- Folha de S. Paulo
As instituições que Bolsonaro ataca vêm se defendendo
Seis meses depois da posse de Jair Bolsonaro, algumas coisas ficaram claras: ninguém dentro do governo conseguiu moderar o presidente, mas as instituições que Bolsonaro ataca vêm se defendendo. Só o Congresso mantém o Brasil em funcionamento. O acordo com a União Europeia talvez estabeleça novos limites para o autoritarismo presidencial. Dois terços da projeção de crescimento econômico desapareceram desde que Bolsonaro tomou posse. Naquilo em que o presidente não depende de autorização do Congresso –a fiscalização ambiental, a gestão educacional–, a devastação é total.
No governo, é cada vez mais claro que não há espaço para moderação. Os generais conseguiram algumas vitórias em política internacional, mas Mourão teve que baixar o tom das críticas e Santos Cruz, que parecia ser um sujeito decente, foi demitido. Sergio Moro é visto como um rival por Bolsonaro, perdeu as batalhas por moderação e parece, ele sim, ter se convertido ao bolsonarismo depois da VazaJato. Paulo Guedes viu a condução das reformas passar inteiramente para o controle do Congresso e mal consegue impedir que Bolsonaro atrapalhe o trabalho de Rodrigo Maia.
Por outro lado, o Congresso assumiu a responsabilidade de evitar que o furdunço generalizado no Poder Executivo desorganize de vez o Brasil. Quando Bolsonaro tentou mexer na reforma da Previdência em favor dos policiais na última hora, ficou claro que a reforma é de Maia. A reforma tributária de Bernard Appy, promovida pelos parlamentares, é muito melhor do que a do governo. O senador Tasso Jereissati tem um projeto de saneamento básico que pode ter efeitos positivos em uma área importante (e acelerar investimentos).
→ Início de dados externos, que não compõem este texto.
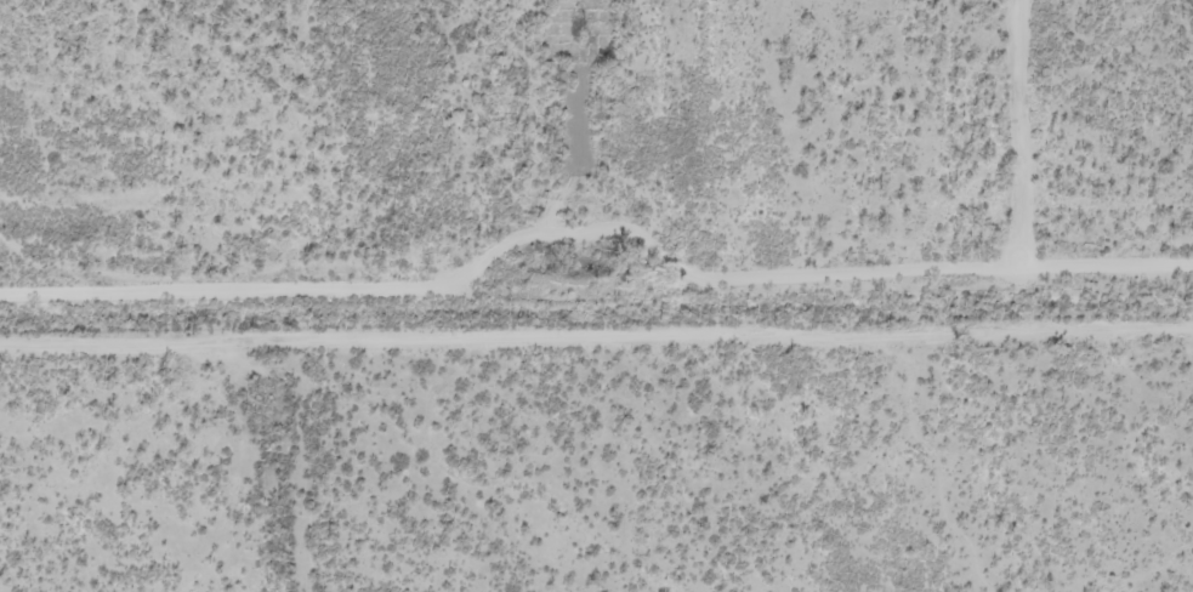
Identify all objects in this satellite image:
airport: (586, 150)
road: (508, 484)

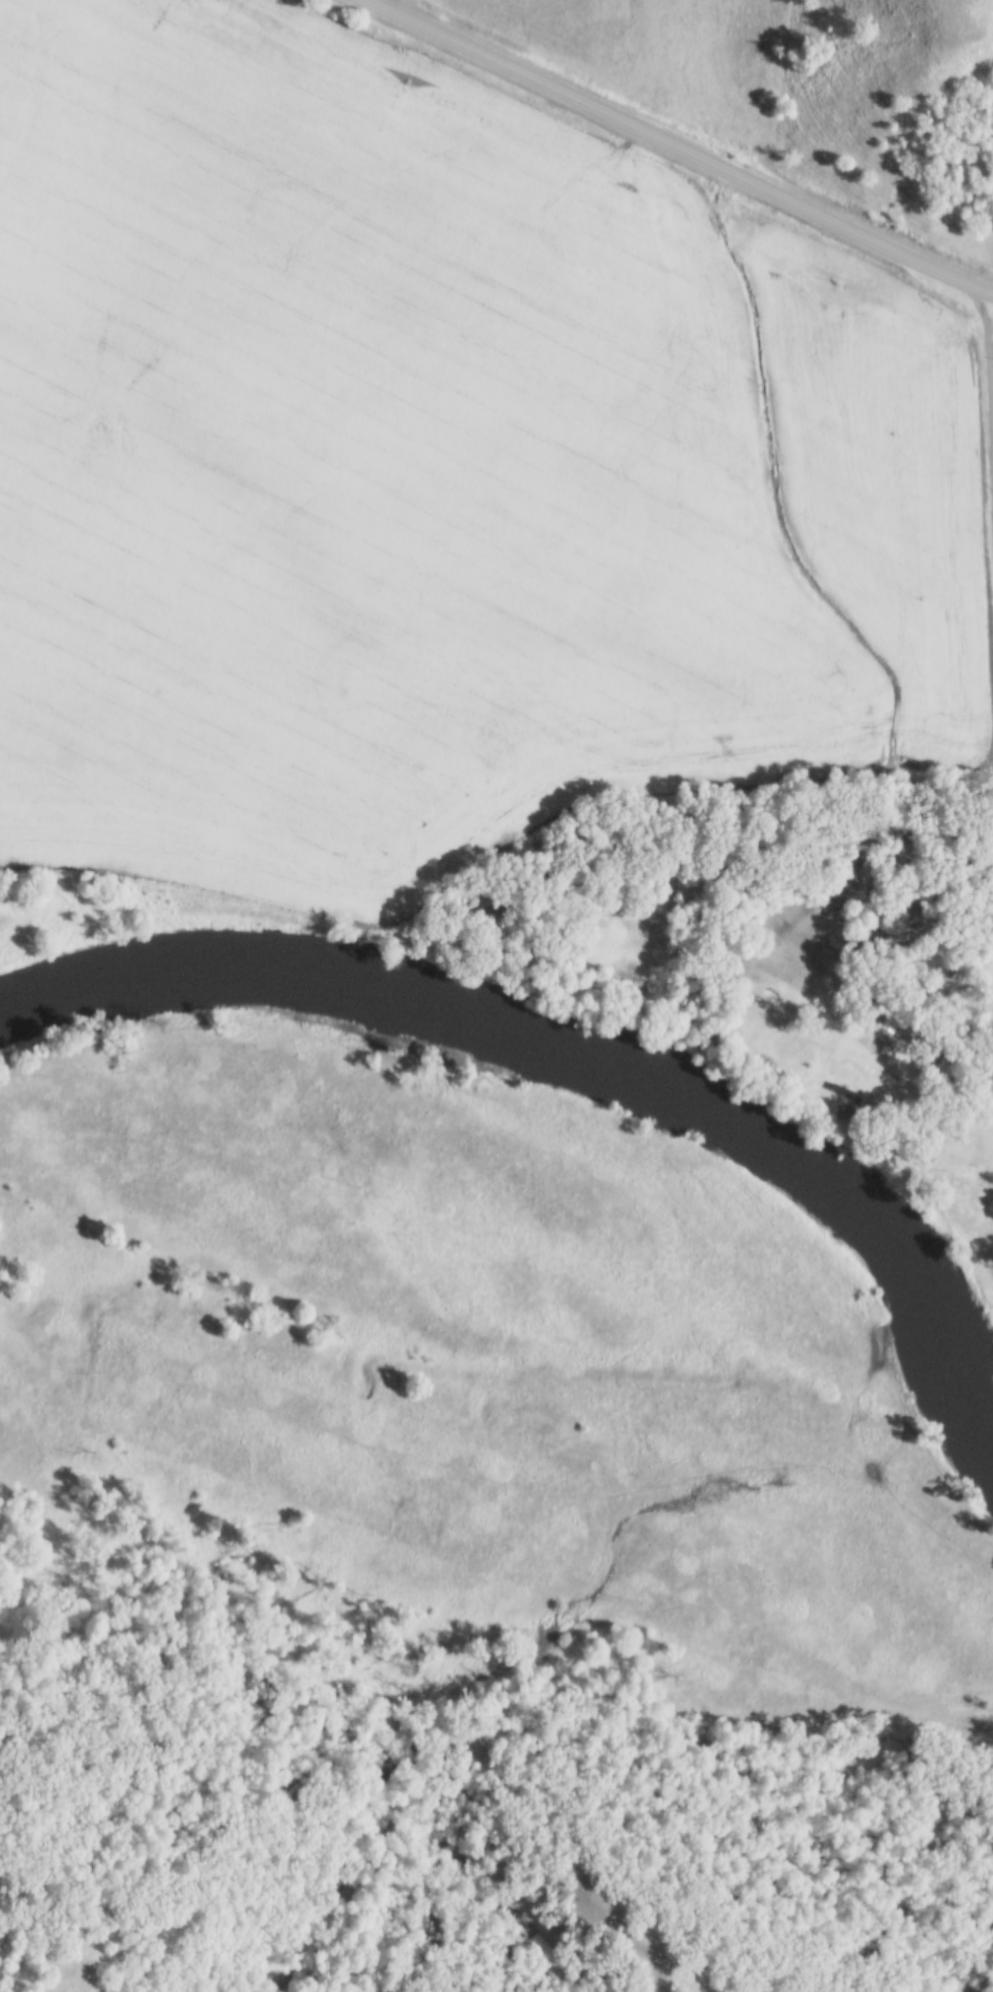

Não tenham dúvida: se isso tudo der certo, o presidente vai dizer que foi ele, e vai continuar fazendo passeata todo domingo contra quem fez o trabalho.
Onde a fiscalização do Congresso é frágil, como na área ambiental, a devastação é total. Ricardo Salles é tão ministro quanto seu diploma é de Yale: sua função é garantir que o meio ambiente será devastado. O Ministério da Educação já teve dois ocupantes, ambos escolhidos por Olavo de Carvalho, um doente mental que não tem certeza se a terra é redonda.
As projeções econômicas só pioram e, não, a herança de Temer não teve só coisas ruins. Lembrem-se: quando o mercado fez as projeções no final de 2018, sabia de todos os problemas que já existiam. O ano de 2019 foi perdido. Vamos ver se a Previdência salva algo de 2020. Economistas de diferentes escolas já defendem alguma forma de estímulo econômico.
O ponto positivo pode ter sido o acordo do Mercosul (um negócio que os bolsonaristas odeiam) com a União Europeia (o negócio que os bolsonaristas mais odeiam). Falta conhecer detalhes importantes do tratado, mas a notícia parece boa. E se a falta de bons resultados em outras áreas obrigar os bolsonaristas a abraçar o acordo como sua única vitória, o Brasil pode ter uma chance.
E a cada dia o espaço para a discussão razoável é menor, e a guerra contra a imprensa livre continua, e a máquina de falsificação bolsonarista continua rodando nas redes sociais.
Só nos resta esperar que governar o Brasil também seja um moinho para pesadelos tão mesquinhos.
*Celso Rocha de Barros, é doutor em sociologia pela Universidade de Oxford (Inglaterra).